* **PROVIDED INFORMATION**:

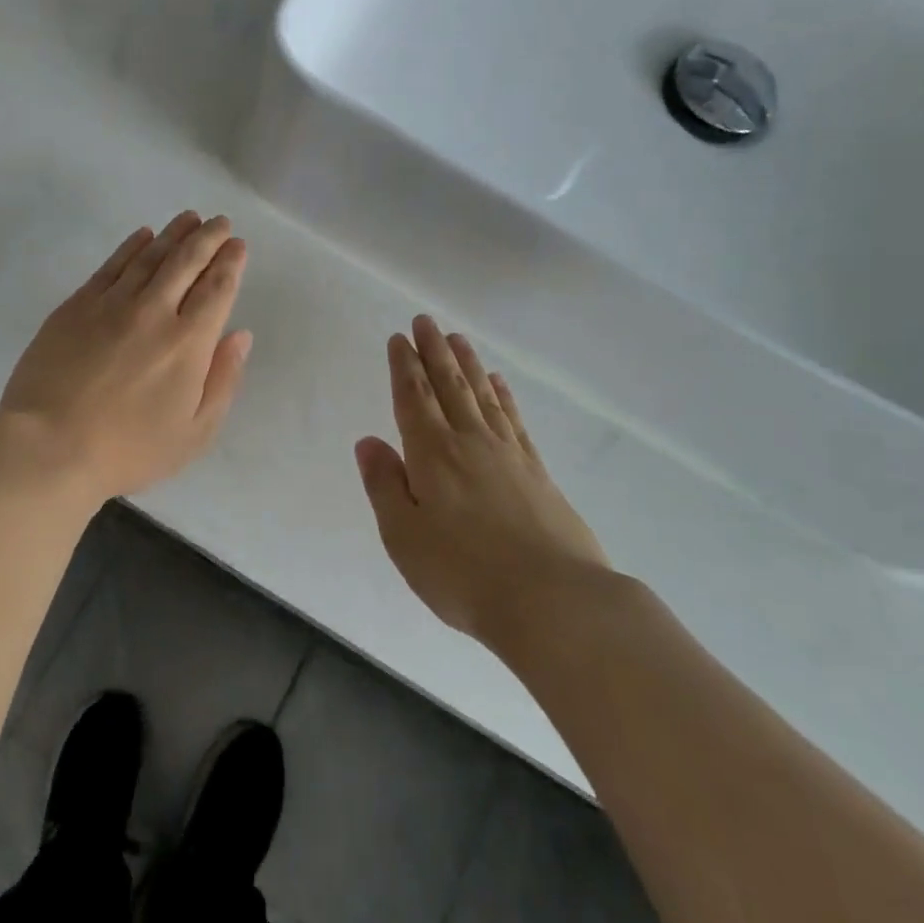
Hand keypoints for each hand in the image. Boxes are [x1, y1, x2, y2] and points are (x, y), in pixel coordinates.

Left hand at [0, 211, 252, 501]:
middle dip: (208, 238)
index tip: (238, 245)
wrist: (49, 447)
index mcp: (188, 342)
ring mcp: (112, 304)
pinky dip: (131, 246)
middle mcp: (154, 312)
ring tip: (190, 218)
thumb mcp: (194, 433)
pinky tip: (143, 235)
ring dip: (174, 233)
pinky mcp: (77, 305)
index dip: (231, 263)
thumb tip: (240, 335)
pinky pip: (111, 266)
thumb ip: (223, 380)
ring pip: (150, 256)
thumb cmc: (128, 450)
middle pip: (187, 262)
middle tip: (220, 222)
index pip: (217, 288)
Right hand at [355, 315, 609, 643]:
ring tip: (459, 339)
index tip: (400, 338)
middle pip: (449, 386)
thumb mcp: (404, 536)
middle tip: (426, 320)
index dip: (404, 366)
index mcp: (432, 454)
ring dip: (468, 365)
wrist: (554, 602)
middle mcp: (470, 442)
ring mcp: (509, 455)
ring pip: (483, 396)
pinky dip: (504, 397)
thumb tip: (368, 441)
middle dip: (435, 351)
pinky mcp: (538, 473)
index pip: (414, 398)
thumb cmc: (463, 573)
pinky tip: (499, 384)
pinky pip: (514, 420)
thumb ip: (384, 485)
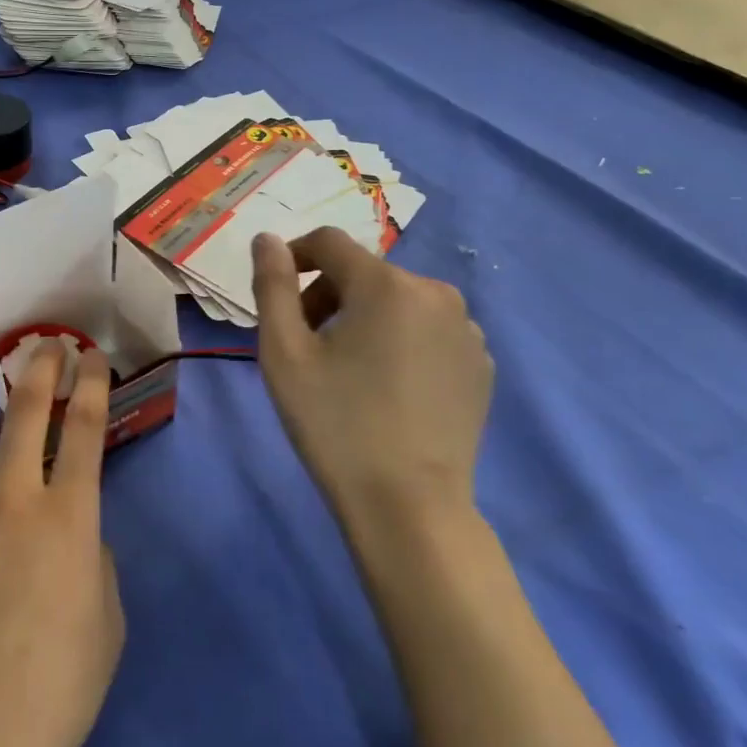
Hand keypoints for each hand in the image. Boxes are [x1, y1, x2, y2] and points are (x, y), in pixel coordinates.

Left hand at [0, 344, 124, 746]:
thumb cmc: (58, 691)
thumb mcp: (107, 622)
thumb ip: (92, 560)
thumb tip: (72, 536)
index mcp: (66, 517)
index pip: (85, 428)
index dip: (90, 383)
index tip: (89, 355)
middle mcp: (7, 500)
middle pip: (24, 411)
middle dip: (38, 368)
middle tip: (43, 348)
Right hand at [250, 228, 492, 525]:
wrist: (408, 507)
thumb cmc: (335, 423)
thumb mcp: (284, 353)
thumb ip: (272, 285)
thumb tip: (266, 239)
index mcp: (386, 284)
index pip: (329, 242)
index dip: (294, 257)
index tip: (276, 294)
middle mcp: (436, 293)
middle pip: (364, 272)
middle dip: (327, 295)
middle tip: (305, 344)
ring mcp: (466, 330)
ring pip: (397, 300)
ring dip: (363, 316)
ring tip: (346, 368)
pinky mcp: (480, 364)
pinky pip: (428, 330)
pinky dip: (399, 340)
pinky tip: (386, 386)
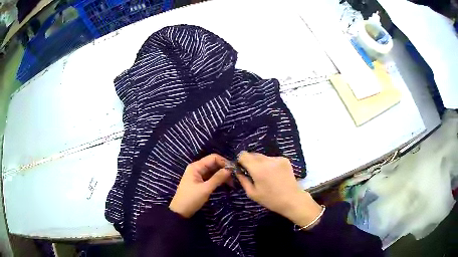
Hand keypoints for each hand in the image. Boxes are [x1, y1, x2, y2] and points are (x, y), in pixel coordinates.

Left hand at [169, 154, 230, 217]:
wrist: (180, 211)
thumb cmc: (191, 199)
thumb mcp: (205, 189)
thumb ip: (218, 178)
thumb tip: (230, 169)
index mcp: (196, 166)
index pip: (213, 158)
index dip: (224, 162)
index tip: (234, 170)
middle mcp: (197, 168)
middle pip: (214, 164)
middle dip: (224, 169)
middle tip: (235, 178)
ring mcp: (198, 175)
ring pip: (213, 171)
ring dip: (222, 175)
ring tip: (232, 183)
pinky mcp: (200, 182)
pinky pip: (211, 177)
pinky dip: (218, 180)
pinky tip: (225, 185)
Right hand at [236, 152, 322, 227]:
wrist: (292, 199)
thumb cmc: (270, 199)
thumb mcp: (252, 193)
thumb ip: (242, 180)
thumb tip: (237, 170)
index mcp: (258, 169)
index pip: (243, 155)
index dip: (240, 160)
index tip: (241, 168)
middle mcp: (267, 160)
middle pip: (253, 154)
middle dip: (250, 161)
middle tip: (252, 173)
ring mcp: (277, 159)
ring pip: (262, 156)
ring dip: (260, 162)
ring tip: (264, 175)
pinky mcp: (284, 159)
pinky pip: (271, 158)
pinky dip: (269, 163)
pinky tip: (273, 174)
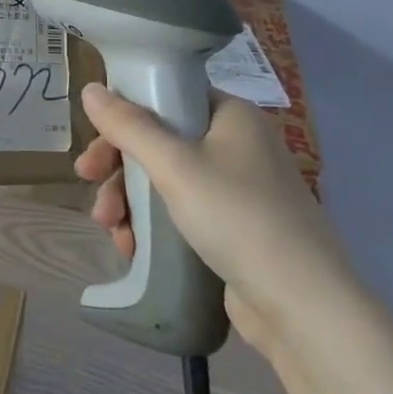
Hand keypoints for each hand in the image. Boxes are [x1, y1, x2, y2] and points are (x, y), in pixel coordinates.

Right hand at [77, 84, 358, 355]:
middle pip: (160, 142)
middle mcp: (237, 144)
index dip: (124, 118)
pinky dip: (153, 225)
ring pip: (165, 181)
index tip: (95, 146)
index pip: (166, 97)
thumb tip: (90, 88)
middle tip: (89, 187)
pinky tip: (133, 247)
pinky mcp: (235, 228)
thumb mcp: (174, 165)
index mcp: (231, 115)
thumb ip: (128, 126)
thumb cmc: (237, 216)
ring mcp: (239, 189)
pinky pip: (181, 212)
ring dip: (130, 201)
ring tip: (113, 232)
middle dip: (119, 169)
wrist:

* **TASK OBJECTIVE**: What is the number of lines in the data that contain "hand"? Write that number and nothing else.

* **YOUR RESPONSE**: 11